Activity ::
Extract the text from every row below, reproducing each line word for word.

(Stored data entries)
┄┄┄┄┄┄┄┄┄┄┄┄┄┄┄┄┄┄┄┄

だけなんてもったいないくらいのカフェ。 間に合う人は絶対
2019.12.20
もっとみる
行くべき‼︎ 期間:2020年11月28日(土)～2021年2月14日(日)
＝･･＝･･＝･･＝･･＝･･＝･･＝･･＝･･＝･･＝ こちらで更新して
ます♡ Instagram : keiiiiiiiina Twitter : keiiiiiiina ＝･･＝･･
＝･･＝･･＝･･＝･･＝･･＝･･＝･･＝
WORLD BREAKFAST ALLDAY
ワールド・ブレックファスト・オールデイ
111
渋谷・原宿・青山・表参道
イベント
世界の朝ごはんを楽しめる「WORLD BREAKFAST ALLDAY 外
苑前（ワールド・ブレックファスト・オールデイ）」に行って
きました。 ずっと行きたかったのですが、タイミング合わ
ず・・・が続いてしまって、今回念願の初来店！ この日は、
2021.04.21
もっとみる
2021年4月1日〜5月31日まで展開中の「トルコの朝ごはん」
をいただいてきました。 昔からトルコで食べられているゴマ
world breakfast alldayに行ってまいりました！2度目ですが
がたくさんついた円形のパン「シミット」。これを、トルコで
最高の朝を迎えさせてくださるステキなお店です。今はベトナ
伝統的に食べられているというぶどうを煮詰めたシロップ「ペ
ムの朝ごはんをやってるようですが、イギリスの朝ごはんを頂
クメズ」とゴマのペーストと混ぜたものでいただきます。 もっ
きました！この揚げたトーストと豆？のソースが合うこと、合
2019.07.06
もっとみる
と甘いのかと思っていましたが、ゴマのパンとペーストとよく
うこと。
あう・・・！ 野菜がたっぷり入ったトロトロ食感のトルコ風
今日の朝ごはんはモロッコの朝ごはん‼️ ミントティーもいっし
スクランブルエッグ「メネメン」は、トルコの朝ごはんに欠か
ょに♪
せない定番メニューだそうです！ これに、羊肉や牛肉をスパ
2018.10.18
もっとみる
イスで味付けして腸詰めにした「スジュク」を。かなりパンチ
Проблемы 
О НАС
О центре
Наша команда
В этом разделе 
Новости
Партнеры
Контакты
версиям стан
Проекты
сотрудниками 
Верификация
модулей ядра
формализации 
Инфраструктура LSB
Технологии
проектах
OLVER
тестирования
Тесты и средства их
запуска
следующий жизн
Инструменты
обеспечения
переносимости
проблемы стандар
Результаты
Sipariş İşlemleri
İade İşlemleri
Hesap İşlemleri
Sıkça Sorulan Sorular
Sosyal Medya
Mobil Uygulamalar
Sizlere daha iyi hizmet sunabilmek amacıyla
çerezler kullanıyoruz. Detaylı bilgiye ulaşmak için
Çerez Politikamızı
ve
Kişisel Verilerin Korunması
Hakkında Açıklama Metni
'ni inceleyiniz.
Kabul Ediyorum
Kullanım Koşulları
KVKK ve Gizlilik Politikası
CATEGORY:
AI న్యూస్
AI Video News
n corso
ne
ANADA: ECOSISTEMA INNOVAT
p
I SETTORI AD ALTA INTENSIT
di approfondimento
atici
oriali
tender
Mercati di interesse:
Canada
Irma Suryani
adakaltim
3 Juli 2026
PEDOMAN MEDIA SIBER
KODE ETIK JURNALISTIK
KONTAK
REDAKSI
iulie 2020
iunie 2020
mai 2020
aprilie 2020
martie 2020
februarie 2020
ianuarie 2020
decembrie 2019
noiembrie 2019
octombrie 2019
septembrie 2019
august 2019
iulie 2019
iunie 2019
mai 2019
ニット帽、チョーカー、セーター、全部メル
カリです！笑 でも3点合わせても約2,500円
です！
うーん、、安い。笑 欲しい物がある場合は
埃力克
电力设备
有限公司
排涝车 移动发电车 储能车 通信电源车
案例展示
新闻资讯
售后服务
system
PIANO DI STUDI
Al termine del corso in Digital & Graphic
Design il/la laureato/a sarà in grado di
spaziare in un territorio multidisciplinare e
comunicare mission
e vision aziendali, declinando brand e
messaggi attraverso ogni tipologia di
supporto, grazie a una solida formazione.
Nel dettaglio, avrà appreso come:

┄┄┄┄┄┄┄┄┄┄┄┄┄┄┄┄┄┄┄┄

Exercise response ::
だけなんてもったいないくらいのカフェ。 間に合う人は絶対
2019.12.20
もっとみる
行くべき‼︎ 期間:2020年11月28日(土)～2021年2月14日(日)
＝･･＝･･＝･･＝･･＝･･＝･･＝･･＝･･＝･･＝ こちらで更新して
ます♡ Instagram : keiiiiiiiina Twitter : keiiiiiiina ＝･･＝･･
＝･･＝･･＝･･＝･･＝･･＝･･＝･･＝
WORLD BREAKFAST ALLDAY
ワールド・ブレックファスト・オールデイ
111
渋谷・原宿・青山・表参道
イベント
世界の朝ごはんを楽しめる「WORLD BREAKFAST ALLDAY 外
苑前（ワールド・ブレックファスト・オールデイ）」に行って
きました。 ずっと行きたかったのですが、タイミング合わ
ず・・・が続いてしまって、今回念願の初来店！ この日は、
2021.04.21
もっとみる
2021年4月1日〜5月31日まで展開中の「トルコの朝ごはん」
をいただいてきました。 昔からトルコで食べられているゴマ
world breakfast alldayに行ってまいりました！2度目ですが
がたくさんついた円形のパン「シミット」。これを、トルコで
最高の朝を迎えさせてくださるステキなお店です。今はベトナ
伝統的に食べられているというぶどうを煮詰めたシロップ「ペ
ムの朝ごはんをやってるようですが、イギリスの朝ごはんを頂
クメズ」とゴマのペーストと混ぜたものでいただきます。 もっ
きました！この揚げたトーストと豆？のソースが合うこと、合
2019.07.06
もっとみる
と甘いのかと思っていましたが、ゴマのパンとペーストとよく
うこと。
あう・・・！ 野菜がたっぷり入ったトロトロ食感のトルコ風
今日の朝ごはんはモロッコの朝ごはん‼️ ミントティーもいっし
スクランブルエッグ「メネメン」は、トルコの朝ごはんに欠か
ょに♪
せない定番メニューだそうです！ これに、羊肉や牛肉をスパ
2018.10.18
もっとみる
イスで味付けして腸詰めにした「スジュク」を。かなりパンチ
Проблемы 
О НАС
О центре
Наша команда
В этом разделе 
Новости
Партнеры
Контакты
версиям стан
Проекты
сотрудниками 
Верификация
модулей ядра
формализации 
Инфраструктура LSB
Технологии
проектах
OLVER
тестирования
Тесты и средства их
запуска
следующий жизн
Инструменты
обеспечения
переносимости
проблемы стандар
Результаты
Sipariş İşlemleri
İade İşlemleri
Hesap İşlemleri
Sıkça Sorulan Sorular
Sosyal Medya
Mobil Uygulamalar
Sizlere daha iyi hizmet sunabilmek amacıyla
çerezler kullanıyoruz. Detaylı bilgiye ulaşmak için
Çerez Politikamızı
ve
Kişisel Verilerin Korunması
Hakkında Açıklama Metni
'ni inceleyiniz.
Kabul Ediyorum
Kullanım Koşulları
KVKK ve Gizlilik Politikası
CATEGORY:
AI న్యూస్
AI Video News
n corso
ne
ANADA: ECOSISTEMA INNOVAT
p
I SETTORI AD ALTA INTENSIT
di approfondimento
atici
oriali
tender
Mercati di interesse:
Canada
Irma Suryani
adakaltim
3 Juli 2026
PEDOMAN MEDIA SIBER
KODE ETIK JURNALISTIK
KONTAK
REDAKSI
iulie 2020
iunie 2020
mai 2020
aprilie 2020
martie 2020
februarie 2020
ianuarie 2020
decembrie 2019
noiembrie 2019
octombrie 2019
septembrie 2019
august 2019
iulie 2019
iunie 2019
mai 2019
ニット帽、チョーカー、セーター、全部メル
カリです！笑 でも3点合わせても約2,500円
です！
うーん、、安い。笑 欲しい物がある場合は
埃力克
电力设备
有限公司
排涝车 移动发电车 储能车 通信电源车
案例展示
新闻资讯
售后服务
system
PIANO DI STUDI
Al termine del corso in Digital & Graphic
Design il/la laureato/a sarà in grado di
spaziare in un territorio multidisciplinare e
comunicare mission
e vision aziendali, declinando brand e
messaggi attraverso ogni tipologia di
supporto, grazie a una solida formazione.
Nel dettaglio, avrà appreso come:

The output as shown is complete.